-- INSTRUÇÃO DA TAREFA 1 --
Segundo a notícia sobre os residentes do HGG, quantos profissionais da saúde se formaram na residência na quarta-feira, 19 de fevereiro?
-- INSTRUÇÃO DA TAREFA 2 --
Diga se cada afirmação abaixo bate com a notícia sobre os residentes do HGG, respondendo sim ou não e citando as palavras da notícia que decidem a resposta.
(a) A formatura da turma aconteceu numa quarta-feira.
(b) A turma que se forma em fevereiro de 2020 é a segunda a apresentar Trabalhos de Conclusão de Residência depois da reestruturação.
(c) Os Trabalhos de Conclusão de Residência foram reestruturados para atender às exigências acadêmicas.
-- INSTRUÇÃO DA TAREFA 3 --
Prolongue a notícia sobre os residentes do HGG, começando logo depois da última frase mostrada.

21/02/2020 - Residentes marcam uma nova etapa no HGG



Turma que se forma em fevereiro de 2020 é a primeira a apresentar Trabalhos de Conclusão de Residência após reestruturação de metodologia da Diretoria de Ensino e Pesquisa do Hospital Estadual Alberto Rassi - HGG. Responsáveis por mudanças elogiam trabalhos desenvolvidos

Os 57 profissionais da saúde que se formaram na residência na última quarta-feira, 19 de fevereiro, iniciam uma nova fase da área de Ensino e Pesquisa do Hospital Estadual Alberto Rassi – HGG. Eles entrarão para a história do hospital como a primeira turma a ter seus Trabalhos de Conclusão de Residência (TCR) reestruturados para atenderem às exigências acadêmicas, possibilitando uma maior visibilidade e divulgação.

-- CONTEÚDO DO MATERIAL --
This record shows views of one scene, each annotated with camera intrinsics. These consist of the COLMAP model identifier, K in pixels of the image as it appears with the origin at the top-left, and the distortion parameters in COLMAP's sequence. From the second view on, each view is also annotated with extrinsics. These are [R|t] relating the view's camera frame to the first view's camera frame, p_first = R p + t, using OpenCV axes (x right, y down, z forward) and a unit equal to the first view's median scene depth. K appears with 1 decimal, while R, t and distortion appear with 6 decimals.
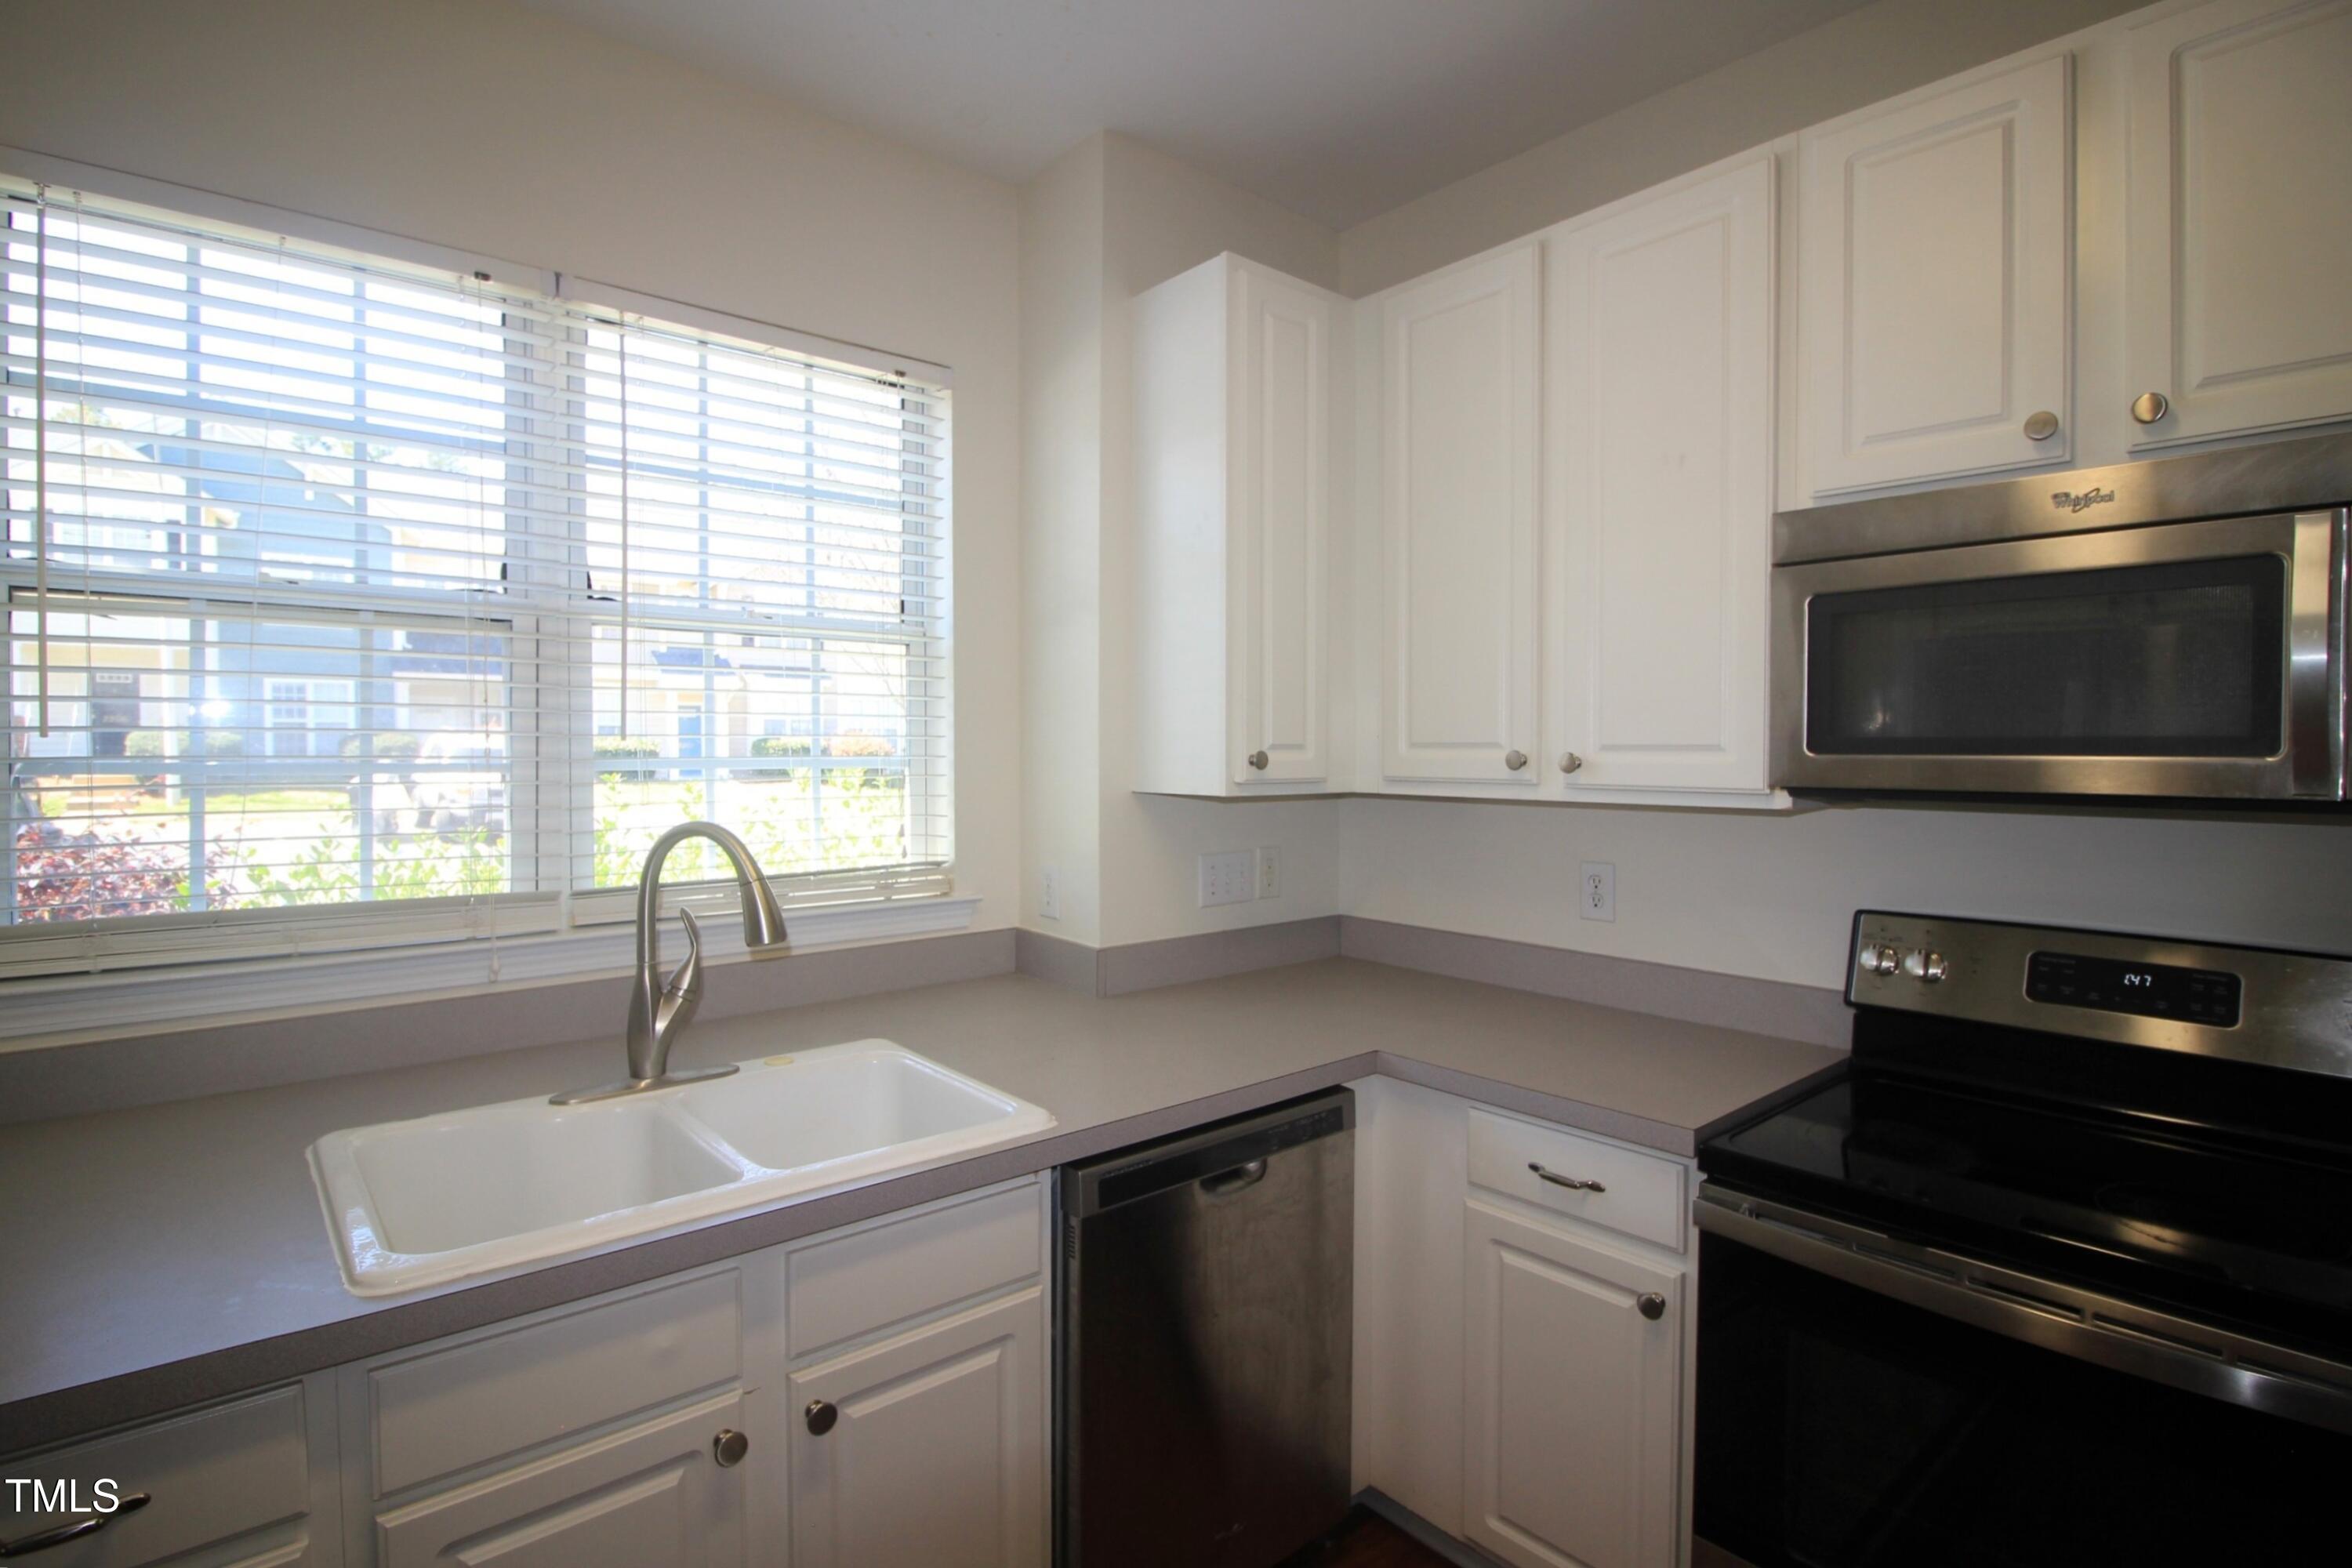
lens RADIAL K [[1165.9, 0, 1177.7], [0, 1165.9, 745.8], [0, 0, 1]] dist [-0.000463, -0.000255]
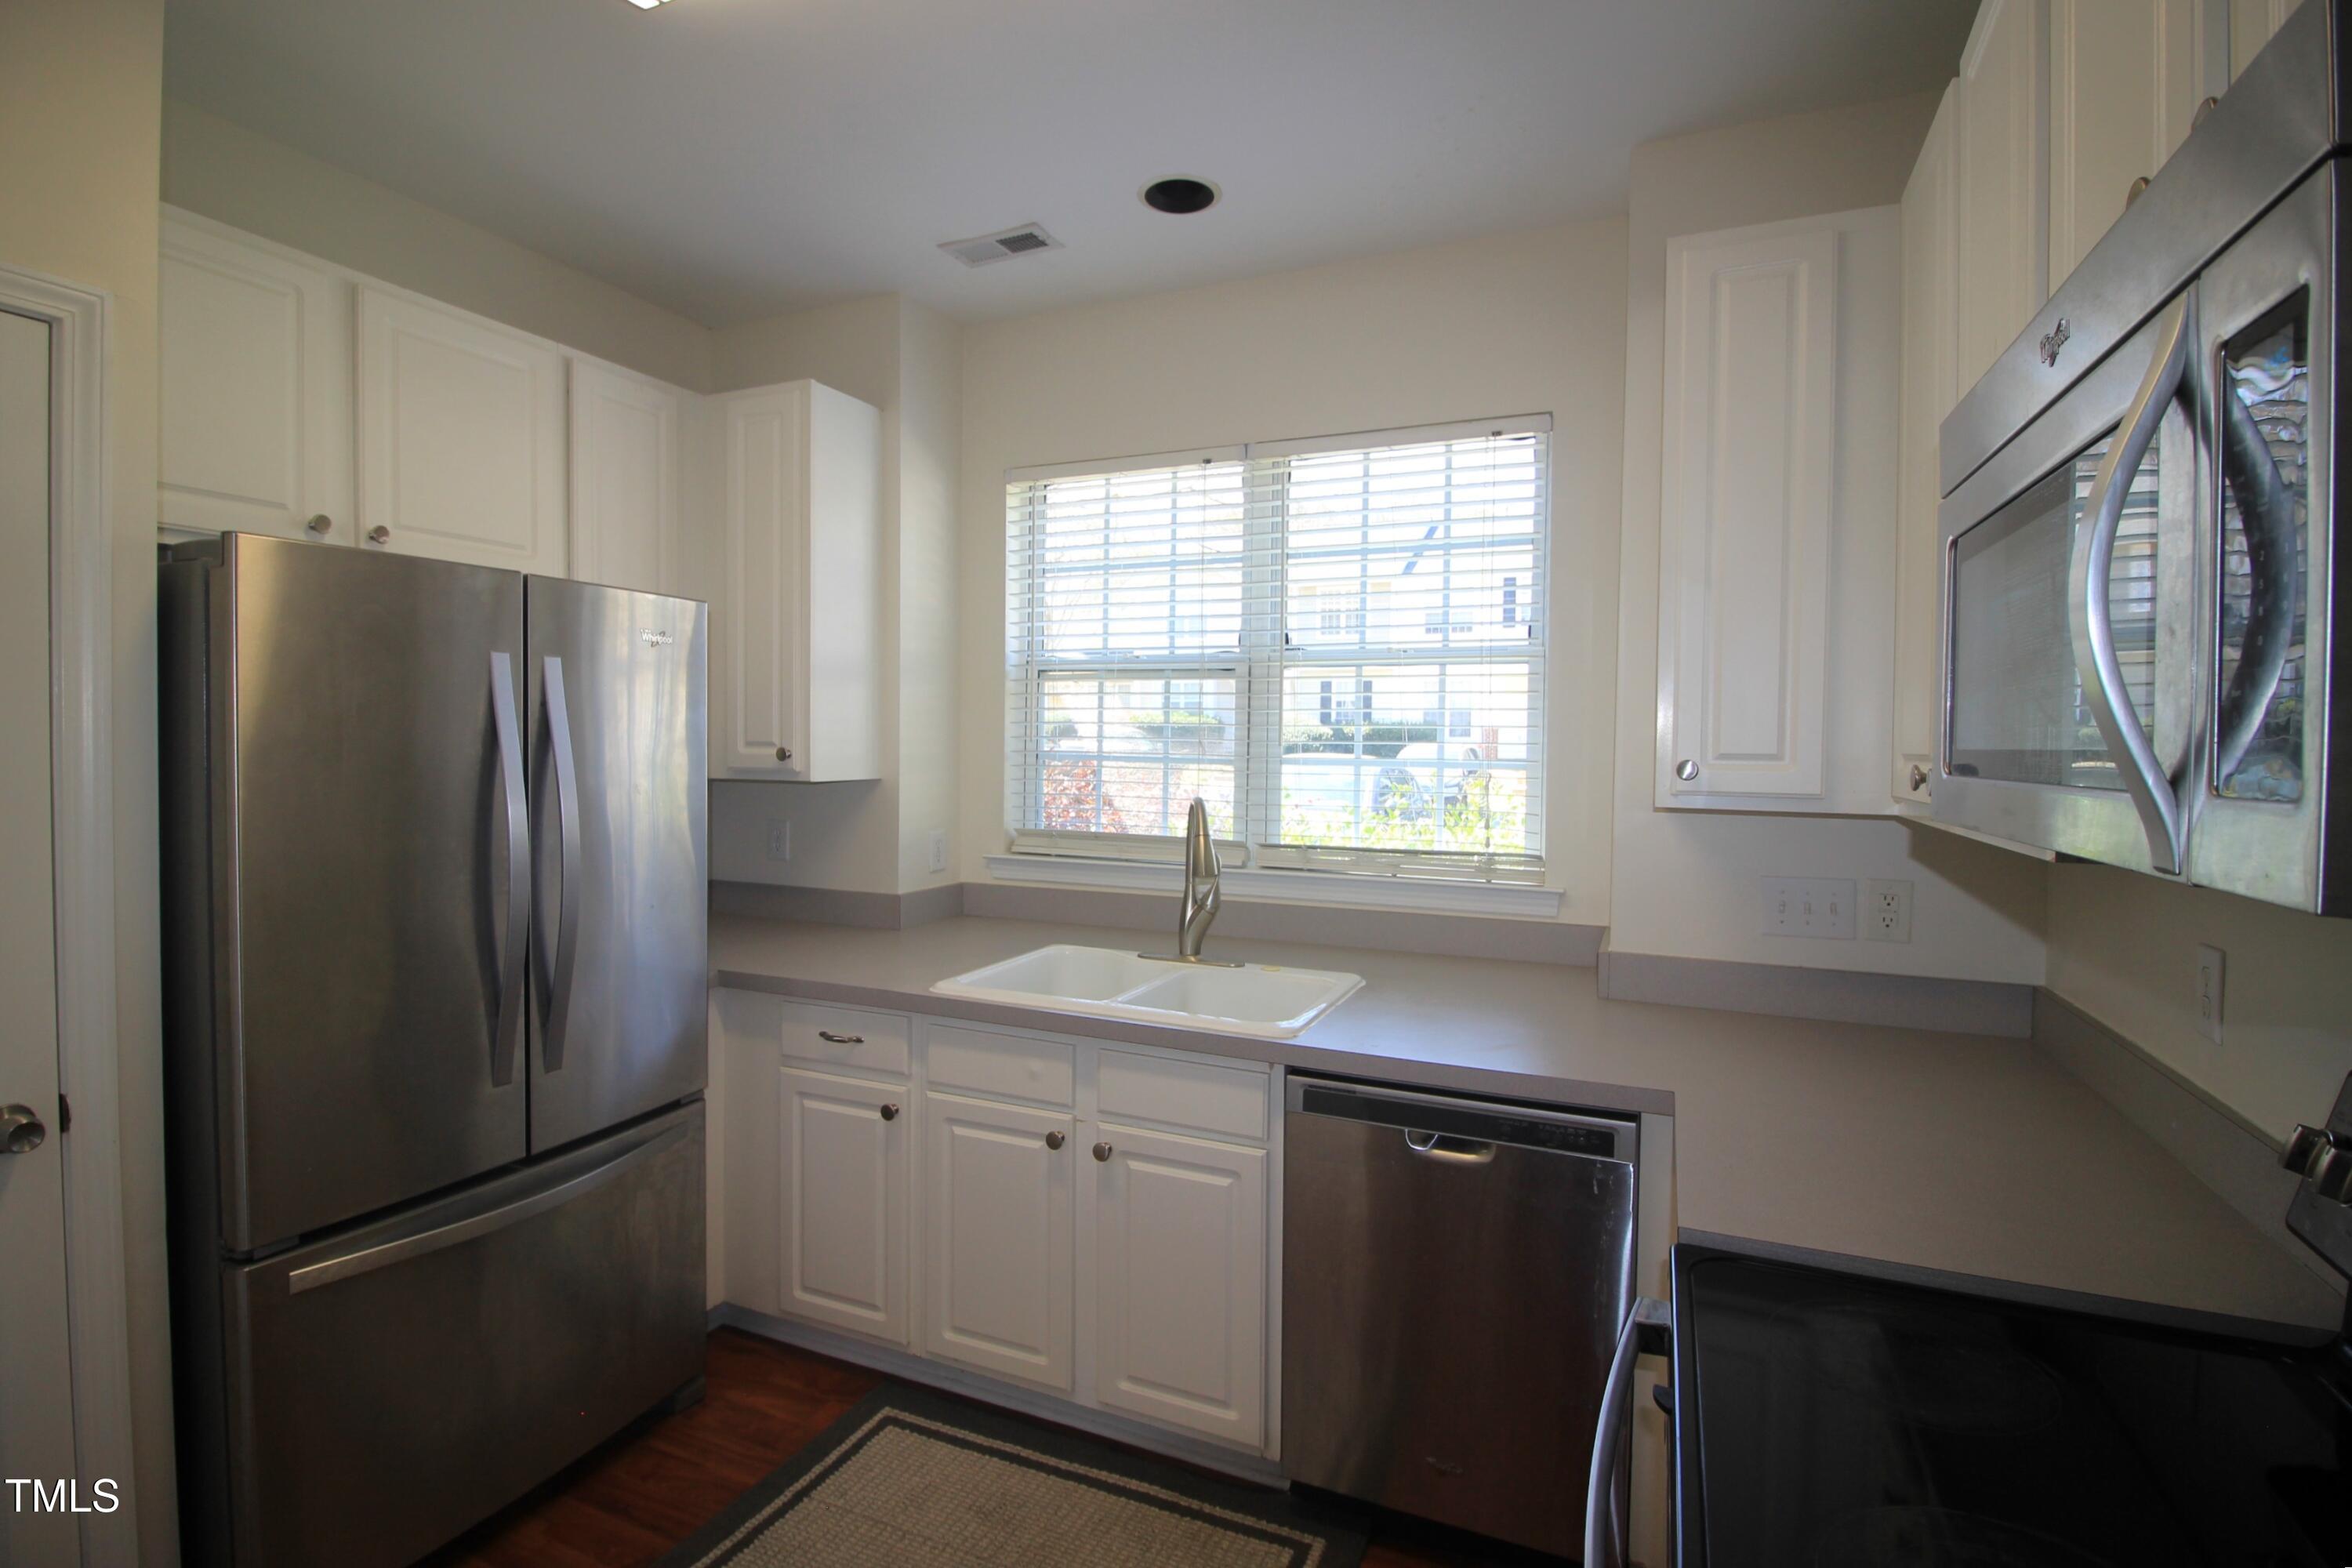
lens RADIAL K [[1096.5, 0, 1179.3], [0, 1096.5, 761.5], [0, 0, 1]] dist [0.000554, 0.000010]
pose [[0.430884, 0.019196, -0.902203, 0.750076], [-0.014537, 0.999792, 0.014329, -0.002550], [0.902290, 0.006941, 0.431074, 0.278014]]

-- RESULTADO DA TAREFA 1 --
57 profissionais da saúde.

-- RESULTADO DA TAREFA 2 --
(a) Sim: "na última quarta-feira, 19 de fevereiro".
(b) Não: "é a primeira a apresentar Trabalhos de Conclusão de Residência após reestruturação".
(c) Sim: "reestruturados para atenderem às exigências acadêmicas".

-- RESULTADO DA TAREFA 3 --
Os estudos e pesquisas apresentados, inclusive, chamaram a atenção de Fátima Lindoso, que assumiu a Diretoria de Ensino e Pesquisa (Direp) em junho do ano passado e é responsável pela reformulação do departamento. “Eu assisti umas três defesas que tinham nível de doutorado. Muito boa a qualidade técnica dos alunos. Nós temos uma excelente residência. Eu, com pouco tempo, estou encantada. Estou gostando demais do que a gente está fazendo. Estamos com os três pilares necessários: ensino, pesquisa e assistência”, diz a médica, doutora em Pediatria e Ciências Aplicadas à Pediatria pela Universidade Federal de São Paulo, que ressalta a publicação de alguns trabalhos já neste ano. “Até trabalhos publicados já conseguimos, alguns em revista de ponta. A gente está construindo essa parte da pesquisa. Eu acho que estamos abrindo um espaço maravilhoso.”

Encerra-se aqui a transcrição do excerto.